To get started with this recipe, we must prepare a few components. You can have babcia’s polish bigos using 15 ingredients and 7 steps. Here is how you can achieve that.

The ingredients needed to make Babcia’s Polish Bigos:
  1. Make ready 20 g dried porcini mushrooms
  2. Prepare 5-8 stoned prunes
  3. Get 475 g diced casserole beef
  4. Take 2 large pork belly slices
  5. Take 300 g polish sausage (ideally kielbasa), peeled (I didn’t do this which was a mistake)
  6. Make ready 2 onions, sliced
  7. Make ready 3 tbsp olive oil
  8. Take 450 g jar sauerkraut, rinsed
  9. Take 4 tomatoes peeled and chopped
  10. Take 4 cloves
  11. Prepare 1 cinnamon stick
  12. Get 1 bay leaf
  13. Take 1 tsp dried dill
  14. Prepare 1 pint beef stock
  15. Get Salt and pepper

Start by putting your dried mushrooms and prunes in a bowl and just covering with boiling water.
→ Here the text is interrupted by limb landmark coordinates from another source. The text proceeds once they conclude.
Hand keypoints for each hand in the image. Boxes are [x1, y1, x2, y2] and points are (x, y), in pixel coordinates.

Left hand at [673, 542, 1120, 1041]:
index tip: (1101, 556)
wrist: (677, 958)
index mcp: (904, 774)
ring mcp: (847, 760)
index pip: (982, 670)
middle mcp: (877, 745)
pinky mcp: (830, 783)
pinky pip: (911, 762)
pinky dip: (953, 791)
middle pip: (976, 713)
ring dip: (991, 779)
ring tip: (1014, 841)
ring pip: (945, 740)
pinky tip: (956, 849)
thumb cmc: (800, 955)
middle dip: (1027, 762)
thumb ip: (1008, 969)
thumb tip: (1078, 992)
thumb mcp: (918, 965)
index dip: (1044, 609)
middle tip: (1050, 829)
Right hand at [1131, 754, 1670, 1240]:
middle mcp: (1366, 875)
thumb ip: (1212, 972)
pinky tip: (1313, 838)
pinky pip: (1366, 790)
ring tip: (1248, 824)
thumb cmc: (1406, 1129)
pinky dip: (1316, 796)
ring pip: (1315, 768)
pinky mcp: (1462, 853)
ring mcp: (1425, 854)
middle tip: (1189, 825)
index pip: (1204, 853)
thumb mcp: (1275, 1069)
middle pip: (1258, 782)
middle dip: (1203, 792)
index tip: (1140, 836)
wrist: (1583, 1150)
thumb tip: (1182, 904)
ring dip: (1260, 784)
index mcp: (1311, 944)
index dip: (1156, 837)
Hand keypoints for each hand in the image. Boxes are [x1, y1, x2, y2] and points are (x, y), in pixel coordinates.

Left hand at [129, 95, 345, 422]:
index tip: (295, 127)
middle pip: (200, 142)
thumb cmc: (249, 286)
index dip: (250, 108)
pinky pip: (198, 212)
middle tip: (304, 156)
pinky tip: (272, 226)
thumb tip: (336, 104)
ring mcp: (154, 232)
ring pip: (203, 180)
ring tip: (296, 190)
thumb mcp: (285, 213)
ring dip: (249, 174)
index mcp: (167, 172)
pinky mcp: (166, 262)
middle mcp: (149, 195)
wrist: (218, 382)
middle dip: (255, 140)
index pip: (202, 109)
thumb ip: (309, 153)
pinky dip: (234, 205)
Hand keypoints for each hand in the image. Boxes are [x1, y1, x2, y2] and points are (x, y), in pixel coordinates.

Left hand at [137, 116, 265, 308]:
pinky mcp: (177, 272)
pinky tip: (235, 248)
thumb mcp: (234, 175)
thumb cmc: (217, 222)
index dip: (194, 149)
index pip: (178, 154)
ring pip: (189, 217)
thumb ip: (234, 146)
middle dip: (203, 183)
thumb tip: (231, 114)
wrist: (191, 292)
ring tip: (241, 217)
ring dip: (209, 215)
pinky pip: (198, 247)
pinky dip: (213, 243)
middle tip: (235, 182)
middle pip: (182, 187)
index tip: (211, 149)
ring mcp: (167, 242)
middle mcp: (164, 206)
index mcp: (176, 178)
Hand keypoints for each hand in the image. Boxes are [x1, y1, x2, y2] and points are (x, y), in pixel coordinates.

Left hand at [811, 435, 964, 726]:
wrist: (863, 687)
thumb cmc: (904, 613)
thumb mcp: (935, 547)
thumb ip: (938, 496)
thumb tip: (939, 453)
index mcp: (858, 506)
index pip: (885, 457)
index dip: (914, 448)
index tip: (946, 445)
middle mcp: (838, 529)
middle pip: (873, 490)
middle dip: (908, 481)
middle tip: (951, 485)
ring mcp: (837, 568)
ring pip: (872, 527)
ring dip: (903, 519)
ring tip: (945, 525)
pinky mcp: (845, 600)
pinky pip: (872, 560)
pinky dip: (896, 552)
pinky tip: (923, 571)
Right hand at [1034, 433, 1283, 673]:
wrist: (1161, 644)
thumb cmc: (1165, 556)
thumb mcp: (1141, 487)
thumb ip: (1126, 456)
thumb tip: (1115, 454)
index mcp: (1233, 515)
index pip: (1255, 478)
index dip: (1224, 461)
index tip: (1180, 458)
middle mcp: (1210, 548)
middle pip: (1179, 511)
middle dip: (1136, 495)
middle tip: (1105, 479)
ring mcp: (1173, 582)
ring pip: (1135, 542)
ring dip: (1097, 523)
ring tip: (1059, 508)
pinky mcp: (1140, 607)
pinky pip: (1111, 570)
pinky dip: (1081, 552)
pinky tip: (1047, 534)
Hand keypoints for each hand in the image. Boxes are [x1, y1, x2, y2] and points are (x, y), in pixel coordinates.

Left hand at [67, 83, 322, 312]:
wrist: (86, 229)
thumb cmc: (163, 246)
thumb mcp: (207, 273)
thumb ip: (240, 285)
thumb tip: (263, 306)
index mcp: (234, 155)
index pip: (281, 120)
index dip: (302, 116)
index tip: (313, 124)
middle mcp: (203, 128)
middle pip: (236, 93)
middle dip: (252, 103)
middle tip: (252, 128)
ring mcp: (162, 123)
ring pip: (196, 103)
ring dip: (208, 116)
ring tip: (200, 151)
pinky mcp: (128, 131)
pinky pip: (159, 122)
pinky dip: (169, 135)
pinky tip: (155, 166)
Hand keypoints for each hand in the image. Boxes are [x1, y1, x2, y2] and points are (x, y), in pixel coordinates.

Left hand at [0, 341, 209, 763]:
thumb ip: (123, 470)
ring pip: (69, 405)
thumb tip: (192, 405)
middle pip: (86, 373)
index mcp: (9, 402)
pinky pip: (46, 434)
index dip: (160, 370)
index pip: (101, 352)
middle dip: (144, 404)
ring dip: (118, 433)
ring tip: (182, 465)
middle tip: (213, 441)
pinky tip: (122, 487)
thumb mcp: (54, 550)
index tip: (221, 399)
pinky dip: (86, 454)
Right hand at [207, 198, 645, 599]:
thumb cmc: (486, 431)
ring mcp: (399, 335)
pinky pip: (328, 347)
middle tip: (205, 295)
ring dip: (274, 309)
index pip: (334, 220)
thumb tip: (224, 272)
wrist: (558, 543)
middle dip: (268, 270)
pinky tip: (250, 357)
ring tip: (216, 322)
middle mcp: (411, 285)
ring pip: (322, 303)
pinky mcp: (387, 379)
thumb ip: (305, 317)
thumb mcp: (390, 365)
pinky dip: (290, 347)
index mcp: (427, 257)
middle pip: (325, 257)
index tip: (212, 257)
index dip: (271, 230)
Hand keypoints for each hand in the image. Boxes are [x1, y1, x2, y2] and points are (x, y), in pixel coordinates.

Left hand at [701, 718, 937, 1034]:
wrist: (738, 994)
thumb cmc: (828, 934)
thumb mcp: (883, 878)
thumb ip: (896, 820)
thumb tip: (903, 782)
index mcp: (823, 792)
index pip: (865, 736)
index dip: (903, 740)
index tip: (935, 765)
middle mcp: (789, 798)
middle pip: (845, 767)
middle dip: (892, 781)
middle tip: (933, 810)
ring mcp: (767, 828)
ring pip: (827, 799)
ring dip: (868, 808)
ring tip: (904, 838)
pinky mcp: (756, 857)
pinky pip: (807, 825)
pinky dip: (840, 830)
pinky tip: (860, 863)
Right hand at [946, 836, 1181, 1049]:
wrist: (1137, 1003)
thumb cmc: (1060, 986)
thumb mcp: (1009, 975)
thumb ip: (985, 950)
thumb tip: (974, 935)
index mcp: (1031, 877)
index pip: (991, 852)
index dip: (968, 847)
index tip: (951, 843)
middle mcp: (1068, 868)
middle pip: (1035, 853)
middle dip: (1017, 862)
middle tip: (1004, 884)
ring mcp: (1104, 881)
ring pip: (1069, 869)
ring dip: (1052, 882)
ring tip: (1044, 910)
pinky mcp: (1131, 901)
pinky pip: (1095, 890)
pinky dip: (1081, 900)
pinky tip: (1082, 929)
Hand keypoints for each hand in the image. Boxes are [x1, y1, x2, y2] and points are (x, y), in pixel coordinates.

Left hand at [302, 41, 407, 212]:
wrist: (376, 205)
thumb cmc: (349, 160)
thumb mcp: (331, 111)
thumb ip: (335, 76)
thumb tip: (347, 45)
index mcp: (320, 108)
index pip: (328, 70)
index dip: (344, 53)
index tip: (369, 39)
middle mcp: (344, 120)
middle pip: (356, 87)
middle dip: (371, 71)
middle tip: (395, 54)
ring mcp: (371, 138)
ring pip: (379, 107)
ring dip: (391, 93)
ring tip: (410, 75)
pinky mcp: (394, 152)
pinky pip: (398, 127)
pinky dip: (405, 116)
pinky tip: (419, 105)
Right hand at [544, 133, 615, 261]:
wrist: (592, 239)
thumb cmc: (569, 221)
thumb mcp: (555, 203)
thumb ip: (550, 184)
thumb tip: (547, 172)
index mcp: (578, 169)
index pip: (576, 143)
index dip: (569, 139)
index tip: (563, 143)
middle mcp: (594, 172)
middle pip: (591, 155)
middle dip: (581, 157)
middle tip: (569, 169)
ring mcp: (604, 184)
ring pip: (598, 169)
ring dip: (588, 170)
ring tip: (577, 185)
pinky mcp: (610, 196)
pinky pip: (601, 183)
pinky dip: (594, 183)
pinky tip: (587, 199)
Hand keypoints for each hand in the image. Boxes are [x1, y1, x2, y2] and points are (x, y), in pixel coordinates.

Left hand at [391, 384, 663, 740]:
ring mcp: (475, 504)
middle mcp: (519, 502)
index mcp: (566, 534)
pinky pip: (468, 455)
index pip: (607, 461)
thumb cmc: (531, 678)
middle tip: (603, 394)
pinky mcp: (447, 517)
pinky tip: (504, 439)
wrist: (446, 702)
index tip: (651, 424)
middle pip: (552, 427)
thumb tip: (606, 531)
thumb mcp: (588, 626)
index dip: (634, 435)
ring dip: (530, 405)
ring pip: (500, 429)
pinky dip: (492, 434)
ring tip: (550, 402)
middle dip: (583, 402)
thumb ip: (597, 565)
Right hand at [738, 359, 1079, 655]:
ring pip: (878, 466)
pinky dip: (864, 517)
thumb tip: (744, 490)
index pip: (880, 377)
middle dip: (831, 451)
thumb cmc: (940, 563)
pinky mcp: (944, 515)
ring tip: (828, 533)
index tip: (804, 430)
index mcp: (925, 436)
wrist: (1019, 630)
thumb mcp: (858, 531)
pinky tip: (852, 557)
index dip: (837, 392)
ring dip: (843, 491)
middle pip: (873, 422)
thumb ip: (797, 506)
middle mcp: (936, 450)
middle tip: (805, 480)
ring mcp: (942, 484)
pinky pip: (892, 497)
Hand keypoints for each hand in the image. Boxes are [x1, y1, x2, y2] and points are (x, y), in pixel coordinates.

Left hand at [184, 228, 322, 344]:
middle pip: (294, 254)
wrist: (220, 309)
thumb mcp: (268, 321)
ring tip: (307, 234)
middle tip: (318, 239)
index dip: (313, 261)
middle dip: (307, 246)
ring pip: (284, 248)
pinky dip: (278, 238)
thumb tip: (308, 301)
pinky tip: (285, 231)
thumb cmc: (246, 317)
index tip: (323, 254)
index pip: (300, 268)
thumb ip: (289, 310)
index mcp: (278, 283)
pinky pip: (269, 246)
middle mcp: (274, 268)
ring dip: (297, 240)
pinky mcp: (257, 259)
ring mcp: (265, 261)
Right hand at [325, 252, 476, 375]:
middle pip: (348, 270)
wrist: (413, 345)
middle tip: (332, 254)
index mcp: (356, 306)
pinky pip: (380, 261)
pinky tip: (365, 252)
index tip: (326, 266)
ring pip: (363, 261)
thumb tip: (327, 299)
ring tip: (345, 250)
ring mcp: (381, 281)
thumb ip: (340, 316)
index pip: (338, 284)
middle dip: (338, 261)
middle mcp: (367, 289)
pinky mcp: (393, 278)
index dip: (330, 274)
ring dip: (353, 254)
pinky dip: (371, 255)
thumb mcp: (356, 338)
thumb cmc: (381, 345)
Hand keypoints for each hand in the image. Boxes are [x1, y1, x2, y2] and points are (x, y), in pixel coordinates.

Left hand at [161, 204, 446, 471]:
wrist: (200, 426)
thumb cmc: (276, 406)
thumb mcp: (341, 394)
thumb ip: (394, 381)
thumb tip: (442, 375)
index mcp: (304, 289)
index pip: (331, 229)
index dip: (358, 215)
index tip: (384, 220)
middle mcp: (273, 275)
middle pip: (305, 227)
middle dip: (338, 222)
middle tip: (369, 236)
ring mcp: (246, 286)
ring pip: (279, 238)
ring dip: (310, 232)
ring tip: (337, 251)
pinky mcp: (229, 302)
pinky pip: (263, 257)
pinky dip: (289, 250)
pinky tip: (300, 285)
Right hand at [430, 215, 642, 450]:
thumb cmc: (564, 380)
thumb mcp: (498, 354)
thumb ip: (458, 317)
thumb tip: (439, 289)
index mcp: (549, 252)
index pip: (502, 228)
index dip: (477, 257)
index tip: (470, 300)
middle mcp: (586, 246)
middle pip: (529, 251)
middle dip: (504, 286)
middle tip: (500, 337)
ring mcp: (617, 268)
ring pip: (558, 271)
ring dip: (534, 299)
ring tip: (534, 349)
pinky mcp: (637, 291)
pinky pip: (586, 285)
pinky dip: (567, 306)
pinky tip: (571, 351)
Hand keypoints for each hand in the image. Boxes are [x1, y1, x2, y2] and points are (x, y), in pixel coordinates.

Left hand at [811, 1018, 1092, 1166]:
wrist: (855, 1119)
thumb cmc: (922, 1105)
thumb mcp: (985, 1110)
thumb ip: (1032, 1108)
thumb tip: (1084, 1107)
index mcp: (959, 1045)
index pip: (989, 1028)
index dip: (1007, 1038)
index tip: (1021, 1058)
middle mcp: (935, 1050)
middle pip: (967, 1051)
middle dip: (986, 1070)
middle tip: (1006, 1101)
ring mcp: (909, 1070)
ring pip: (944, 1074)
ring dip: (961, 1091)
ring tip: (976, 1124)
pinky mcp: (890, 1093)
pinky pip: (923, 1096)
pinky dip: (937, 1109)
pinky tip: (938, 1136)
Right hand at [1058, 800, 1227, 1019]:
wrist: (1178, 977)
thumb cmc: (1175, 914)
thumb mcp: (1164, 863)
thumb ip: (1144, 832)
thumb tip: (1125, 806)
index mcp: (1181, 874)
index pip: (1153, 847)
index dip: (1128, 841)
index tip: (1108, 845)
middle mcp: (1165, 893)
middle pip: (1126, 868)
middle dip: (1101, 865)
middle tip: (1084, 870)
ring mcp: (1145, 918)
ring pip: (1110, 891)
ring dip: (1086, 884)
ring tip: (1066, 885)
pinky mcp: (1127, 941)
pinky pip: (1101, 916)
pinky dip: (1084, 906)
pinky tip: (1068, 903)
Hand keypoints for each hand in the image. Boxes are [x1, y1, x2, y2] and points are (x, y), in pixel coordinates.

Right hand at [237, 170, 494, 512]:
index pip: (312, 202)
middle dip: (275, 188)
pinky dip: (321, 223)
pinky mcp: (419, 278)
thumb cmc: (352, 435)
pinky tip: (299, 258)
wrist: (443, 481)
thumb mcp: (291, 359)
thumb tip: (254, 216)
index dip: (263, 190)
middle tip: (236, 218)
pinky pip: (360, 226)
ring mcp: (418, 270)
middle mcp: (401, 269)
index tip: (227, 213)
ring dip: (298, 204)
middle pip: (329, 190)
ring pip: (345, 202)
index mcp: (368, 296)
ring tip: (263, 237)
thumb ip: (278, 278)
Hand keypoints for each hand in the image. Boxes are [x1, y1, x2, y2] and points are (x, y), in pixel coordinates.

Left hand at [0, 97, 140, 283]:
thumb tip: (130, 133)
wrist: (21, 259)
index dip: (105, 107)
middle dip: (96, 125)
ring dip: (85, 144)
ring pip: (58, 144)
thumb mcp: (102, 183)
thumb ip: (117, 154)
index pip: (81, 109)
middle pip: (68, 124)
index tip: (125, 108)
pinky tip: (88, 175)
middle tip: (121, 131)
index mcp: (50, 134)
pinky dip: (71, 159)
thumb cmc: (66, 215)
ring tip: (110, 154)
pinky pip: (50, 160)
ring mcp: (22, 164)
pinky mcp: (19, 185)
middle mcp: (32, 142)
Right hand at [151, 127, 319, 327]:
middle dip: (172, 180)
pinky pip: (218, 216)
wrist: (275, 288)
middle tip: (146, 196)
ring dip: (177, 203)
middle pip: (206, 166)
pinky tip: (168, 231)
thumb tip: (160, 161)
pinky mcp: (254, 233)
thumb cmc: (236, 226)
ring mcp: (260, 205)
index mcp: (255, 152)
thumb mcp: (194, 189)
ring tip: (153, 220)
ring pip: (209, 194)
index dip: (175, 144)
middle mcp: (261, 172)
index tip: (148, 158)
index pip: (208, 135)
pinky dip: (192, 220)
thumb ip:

Heat your large saucepan or flameproof casserole dish and fry off the meat in batches to brown all over. Remove each batch into a bowl when done. You can heat this bigos recipe, freeze, heat again, refrigerate, heat again.the flavor only intensifies.

Steps to make Babcia’s Polish Bigos:
  1. Start by putting your dried mushrooms and prunes in a bowl and just covering with boiling water. Leave to soak for 30 mins.
  2. Heat your large saucepan or flameproof casserole dish and fry off the meat in batches to brown all over. Remove each batch into a bowl when done.
  3. Fry your onions in the saucepan over a low heat now and cook gently for 10 minutes.
  4. Return your meat to the pan and add in also your sauerkraut, tomatoes, cloves, cinnamon, bay, dill and sliced sausage.
  5. Drain your mushrooms and reserve the liquid in a jug. Add the mushrooms and prunes into your pot. Then make the reserved liquid up to a pint by topping it up with stock. Add that liquid into the pan too.
  6. Season it all with pepper (you can add salt later after you’ve tasted it). Bring the pan to the boil then turn it down to simmer gently with the lid on for 2 hours.
  7. Best left to sit overnight after it’s cooked and cooked to let the flavours develop.

In fact, don't even think of eating this the first day, give it a day in the fridge for the flavors to blend. Bigos stew is incredibly simple to make, requires very little effort and makes a fantastic potluck party dish. Bigos is a rich flavorful stew with sauerkraut, Polish sausage, beef, pork, red wine, caraway seeds and more. The longer it cooks, the better it tastes. Polish cuisine prides itself in hearty and comforting dishes, and bigos-a traditional Polish stew-is one of the classic representatives of their culinary tradition.

So that is going to wrap it up with this exceptional food babcia’s polish bigos recipe. Thank you very much for your time. I’m confident that you can make this at home. There’s gonna be interesting food at home recipes coming up. Don’t forget to save this page in your browser, and share it to your family, colleague and friends. Thank you for reading. Go on get cooking!